« Le jeu des 1000 euros » au 104
Inutile de présenter le jeu des 1000 euros aux personnes élevées au son de France Inter. Quant aux autres, la pièce de Bertrand Bossard leur offre la possibilité de découvrir le jeu le plus ancien du paysage radiophonique français. Encore mieux qu’une découverte, le metteur en scène-comédien ressuscite l’émission la plus populaire en direct.
Né en 1958, dans un chapiteau dressé sur la place du marché de la Ville de Blanc dans l’Indre, le jeu phare de France Inter a su traverser le temps, changeant successivement de nom. Nommée « Cent mille francs par jour » à sa création, « Jeu des mille nouveaux francs » en 1960 puis le « Jeu des 1 000 francs » jusqu’en 2001 avant l’avènement de l’euro, l’émission s’appelle désormais « le jeu des 1000 euros ».
Mais Bertrand Bossard ne situe pas l’action aujourd’hui. Il faut se projeter dans deux siècles, quand nos cerveaux seront tous lobotomisés. Le jeu, populaire certes, mais faisant appel à la culture générale (les candidats doivent répondre à des questions envoyées par les auditeurs) a été éradiqué pour être remplacé par des émissions télévisées parvenant difficilement à stimuler nos neurones. Pour éveiller nos consciences, le duo d’animateurs époustouflants (habillés en cosmonautes du futur) cherchent à éveiller la conscience du peuple en faisant renaitre l’émission. Tout y est, le code couleur en fonction de la difficulté de la question posée, la question Banco, le super Banco, les soupirs, le silence, le suspense jusqu’au glockenspiel (vous ne connaissez-pas?), le petit métallophone à quatre lames, emblème sonore du jeu.
L’émission débute alors, de manière traditionnelle, comme si elle était enregistrée en direct devant nous. Le public est appelé à jouer. Mais seuls les comédiens dissimulés dans le public, mêlés aux preux participants, parviendront à déjouer les éliminatoires et se prêter au jeu réellement.
Mais l’enregistrement va vite dérailler, les candidats sous pression se rebellent contre telle ou telle question, mettant en cause son origine. Ainsi, on y apprend que Goethe n’est pas le père du romantisme allemand mais du mouvement « Strurm und drang ». On regrette les cris un peu forcés de la comédienne qui souffre terriblement lorsqu’elle apprend que le romantisme est un courant littéraire et non simplement l’état de tendresse dégoulinant d’attentions.

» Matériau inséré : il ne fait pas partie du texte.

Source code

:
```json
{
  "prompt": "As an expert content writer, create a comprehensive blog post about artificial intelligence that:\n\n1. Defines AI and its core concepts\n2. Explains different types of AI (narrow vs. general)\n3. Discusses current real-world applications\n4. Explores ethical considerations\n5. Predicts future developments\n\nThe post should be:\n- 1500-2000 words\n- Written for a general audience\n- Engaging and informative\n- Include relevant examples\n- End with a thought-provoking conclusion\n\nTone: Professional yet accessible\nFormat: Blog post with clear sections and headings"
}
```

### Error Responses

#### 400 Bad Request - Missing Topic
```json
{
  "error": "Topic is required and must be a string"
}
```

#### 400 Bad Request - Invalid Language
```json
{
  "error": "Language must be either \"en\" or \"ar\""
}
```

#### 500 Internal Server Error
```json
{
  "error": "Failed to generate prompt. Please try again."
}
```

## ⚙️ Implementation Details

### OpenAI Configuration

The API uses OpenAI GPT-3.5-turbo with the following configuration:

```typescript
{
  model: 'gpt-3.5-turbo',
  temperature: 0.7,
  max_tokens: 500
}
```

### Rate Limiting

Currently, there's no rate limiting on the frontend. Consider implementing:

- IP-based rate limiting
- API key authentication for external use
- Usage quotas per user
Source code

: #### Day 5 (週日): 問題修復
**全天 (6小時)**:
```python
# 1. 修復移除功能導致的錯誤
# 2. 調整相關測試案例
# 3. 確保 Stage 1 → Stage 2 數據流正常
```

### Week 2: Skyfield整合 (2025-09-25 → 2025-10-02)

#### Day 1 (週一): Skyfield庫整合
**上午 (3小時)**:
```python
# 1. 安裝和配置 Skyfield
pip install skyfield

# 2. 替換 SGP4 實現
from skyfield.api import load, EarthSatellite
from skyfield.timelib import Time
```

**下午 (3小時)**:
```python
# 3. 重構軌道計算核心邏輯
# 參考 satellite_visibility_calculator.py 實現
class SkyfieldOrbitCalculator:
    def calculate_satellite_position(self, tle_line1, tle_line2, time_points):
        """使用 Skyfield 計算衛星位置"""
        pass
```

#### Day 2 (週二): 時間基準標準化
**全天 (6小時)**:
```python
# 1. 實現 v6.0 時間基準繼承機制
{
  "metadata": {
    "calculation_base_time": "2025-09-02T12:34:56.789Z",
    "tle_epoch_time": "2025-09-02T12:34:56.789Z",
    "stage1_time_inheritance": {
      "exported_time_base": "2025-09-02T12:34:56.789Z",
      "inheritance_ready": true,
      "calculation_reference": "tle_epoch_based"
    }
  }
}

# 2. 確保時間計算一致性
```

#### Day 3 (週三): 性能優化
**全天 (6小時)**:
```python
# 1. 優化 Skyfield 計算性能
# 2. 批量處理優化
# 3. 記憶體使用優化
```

Bertrand Bossard s’éloigne du jeu au fur et à mesure de l’enregistrement, que ce soit lorsqu’un candidat sort de ses gonds ou lorsque l’assistant-xylophone se rebelle et incarne le « Révolté » de Camus ou encore pour un petit aparté musical (la question de repêchage peut être fondée sur document sonore). Cette dernière initiative est louable car les musiciens de cet intermède musical, différents selon les représentations, donnent un petit concert à la fin de la pièce.
Ces parenthèses explosives durant le jeu nous invitent à nous interroger sur le savoir universel, sur l’endormissement des masses, la place de la connaissance dans nos sociétés. L’objectif n’est donc pas de « pallier toutes les lacunes et de sortir du Jeu avec un savoir encyclopédique » souligne la dramaturge Marion Richez mais plutôt de « pointer du doigt la supercherie humaine ». Les outils pour y parvenir sont parfois un peu décevants, à l’exception de l’incarnation du génie de Gilles Deleuze par les comédiens. Chaque comédien, habillé d’un lobe du cerveau du philosophe, tente de nous transmettre un bout de sa pensée…
Un spectacle ludique, futé et amusant qui, s’il n’a pas réussi à nous faire comprendre totalement les théories de Deleuze, nous aura permis de savoir que la Veules est le plus petit fleuve de France et qu’un sinophile est un passionné de la Chine.